Mondelez International has refocused its SnackFutures unit to focus squarely on venture-capital investments.
The snacks behemoth set up SnackFutures in 2018 to work in three fields: the “invention of new brands and businesses in key strategic areas”; the “reinvention of small-scale Mondelez brands with large-scale potential”; and “venturing with start-up entrepreneurs to seed new businesses”.
Through SnackFutures, Mondelez made a series of investments in smaller brands, including in US snacks business Hu Master Holdings in 2019, which the Lu biscuits owner fully acquired two years later.
The unit subsequently became more directed to VC-style investments and to launching products, which included CaPao snacks and Ruckus & Co., a line of lunchbox smoothies for kids.
In 2021, Mondelez launched an accelerator, CoLab, to work with fledgling businesses in what the Cadbury maker then called “well-being snacks”. CoLab was housed within SnackFutures.
The US giant has decided to give SnackFutures the direct remit of investing in “scale-up” companies and wound down CoLab. It has also given the unit a new name – SnackFutures Ventures.

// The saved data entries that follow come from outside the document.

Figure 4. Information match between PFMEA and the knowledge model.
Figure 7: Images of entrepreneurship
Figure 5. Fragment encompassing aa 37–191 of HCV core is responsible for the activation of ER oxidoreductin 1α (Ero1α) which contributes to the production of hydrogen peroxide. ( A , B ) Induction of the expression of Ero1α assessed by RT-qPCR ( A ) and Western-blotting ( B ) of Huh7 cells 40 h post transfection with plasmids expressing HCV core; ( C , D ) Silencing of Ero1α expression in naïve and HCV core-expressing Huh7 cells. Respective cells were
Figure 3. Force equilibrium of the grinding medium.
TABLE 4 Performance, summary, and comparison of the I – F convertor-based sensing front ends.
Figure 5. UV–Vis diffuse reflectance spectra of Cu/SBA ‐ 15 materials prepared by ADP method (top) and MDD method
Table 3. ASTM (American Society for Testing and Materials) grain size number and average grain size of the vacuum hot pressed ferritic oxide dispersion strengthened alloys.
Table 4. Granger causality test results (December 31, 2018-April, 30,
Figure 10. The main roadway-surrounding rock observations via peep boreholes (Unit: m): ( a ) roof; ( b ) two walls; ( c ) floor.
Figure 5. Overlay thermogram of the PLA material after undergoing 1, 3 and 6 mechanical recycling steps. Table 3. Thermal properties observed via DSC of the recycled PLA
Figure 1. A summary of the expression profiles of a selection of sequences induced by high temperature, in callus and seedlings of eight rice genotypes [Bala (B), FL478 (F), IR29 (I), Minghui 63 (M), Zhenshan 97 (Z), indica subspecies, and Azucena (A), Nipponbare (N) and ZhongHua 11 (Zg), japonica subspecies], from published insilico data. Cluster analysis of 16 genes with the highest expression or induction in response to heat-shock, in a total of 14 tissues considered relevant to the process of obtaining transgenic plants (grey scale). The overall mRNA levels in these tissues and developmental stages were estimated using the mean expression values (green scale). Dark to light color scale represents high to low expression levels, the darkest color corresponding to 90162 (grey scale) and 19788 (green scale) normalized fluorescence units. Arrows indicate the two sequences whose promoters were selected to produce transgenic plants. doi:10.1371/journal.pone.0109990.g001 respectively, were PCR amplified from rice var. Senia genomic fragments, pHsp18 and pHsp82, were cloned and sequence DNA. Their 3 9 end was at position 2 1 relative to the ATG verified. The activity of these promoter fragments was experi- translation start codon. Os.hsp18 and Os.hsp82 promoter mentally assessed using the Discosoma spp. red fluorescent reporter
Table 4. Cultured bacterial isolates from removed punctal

“SnackFutures was created five years ago to drive strategic growth for the company and that is still the case,” Richie Gray, the head of SnackFutures, said.
Gray said the focus of the unit was changed to support Mondelez’s overall efforts to “strengthen our core – chocolate, biscuits and baked snacks – as well as expand into new categories, for example, wellbeing [and] personalised nutrition”.
He added: “With this in mind, we shifted to being corporate-venture capital hub focused mostly on investing in scale-up, fast-growing companies in our core while still staying close to emerging brands, businesses and technologies.”
Gray said Mondelez would not disclose if it had made changes to the level of investment it is willing to put toward the SnackFutures Ventures unit.